The poems can be read individually at random but it’s rewarding to read the book straight through, beginning with his invocation, a poem appropriately titled “Threshold”:
“In the body, where everything has a price, / I was beggar ” he begins, and the rest unfurls from there. The stars are “what we always knew/they were: the exit wounds/of every/misfired word.” In “Aubade with Burning City,” the fall of Saigon is interspersed with verses from “White Christmas.” Like a “good son,” he “seal[s] [his] father’s lips/ with my own & begin/ the faithful work of drowning.”
Vuong’s language is wonderful. He doesn’t use arcane words, just precision: the room is “bomb-bright,” a father is “all famine & fissure.”
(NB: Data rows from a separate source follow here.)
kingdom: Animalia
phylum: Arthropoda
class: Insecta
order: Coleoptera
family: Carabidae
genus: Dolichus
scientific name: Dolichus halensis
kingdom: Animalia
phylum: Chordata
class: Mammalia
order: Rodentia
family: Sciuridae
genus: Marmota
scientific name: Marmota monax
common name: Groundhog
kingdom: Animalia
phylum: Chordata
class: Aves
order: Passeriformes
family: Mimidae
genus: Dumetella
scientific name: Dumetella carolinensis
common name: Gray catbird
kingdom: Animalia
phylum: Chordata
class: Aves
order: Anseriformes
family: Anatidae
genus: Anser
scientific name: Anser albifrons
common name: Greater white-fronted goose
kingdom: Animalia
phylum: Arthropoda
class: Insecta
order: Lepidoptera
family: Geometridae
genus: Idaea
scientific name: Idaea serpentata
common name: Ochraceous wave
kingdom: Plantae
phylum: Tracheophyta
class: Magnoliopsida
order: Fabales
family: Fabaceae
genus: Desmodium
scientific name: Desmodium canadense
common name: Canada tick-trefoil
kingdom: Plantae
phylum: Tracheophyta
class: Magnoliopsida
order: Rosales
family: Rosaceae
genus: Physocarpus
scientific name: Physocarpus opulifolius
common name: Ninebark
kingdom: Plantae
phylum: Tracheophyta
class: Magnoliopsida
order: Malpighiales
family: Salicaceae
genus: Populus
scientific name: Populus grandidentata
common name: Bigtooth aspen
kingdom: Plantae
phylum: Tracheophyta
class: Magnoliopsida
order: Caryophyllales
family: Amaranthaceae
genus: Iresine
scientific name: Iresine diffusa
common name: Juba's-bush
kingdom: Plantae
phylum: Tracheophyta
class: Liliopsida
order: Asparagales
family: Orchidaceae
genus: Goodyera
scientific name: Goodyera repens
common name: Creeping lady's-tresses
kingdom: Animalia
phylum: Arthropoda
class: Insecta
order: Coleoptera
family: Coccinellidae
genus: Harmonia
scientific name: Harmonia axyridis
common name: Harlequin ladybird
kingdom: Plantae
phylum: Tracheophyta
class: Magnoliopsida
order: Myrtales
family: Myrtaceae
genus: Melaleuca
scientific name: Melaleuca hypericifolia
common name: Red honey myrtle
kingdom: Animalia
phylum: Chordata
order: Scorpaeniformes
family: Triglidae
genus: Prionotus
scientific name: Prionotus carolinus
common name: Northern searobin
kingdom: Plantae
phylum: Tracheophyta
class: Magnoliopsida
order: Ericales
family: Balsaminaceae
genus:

To me, the loveliest part of this book is hope. For Vuong, hope seems delicately balanced, more a process and less a destination. “Dear God, if you are a season, let it be the one I passed through/ to get here,” he says. And by the end it seems he has arrived at a place that is at least peaceful. In my favorite poem, “Someday I’ll Love Ocean Vuong,” he is soft and calming: “Ocean, don’t be afraid./ The end of the road is so far ahead/it is already behind us.”
For all its sorrow, “the refugee camp sick with smoke & half-sung/ hymns,” Night Sky With Exit Wounds is a book of healing. As he says in “Seventh Circle of Earth” : “Say amen. Say amend./ Say yes. Say yes/ anyway.”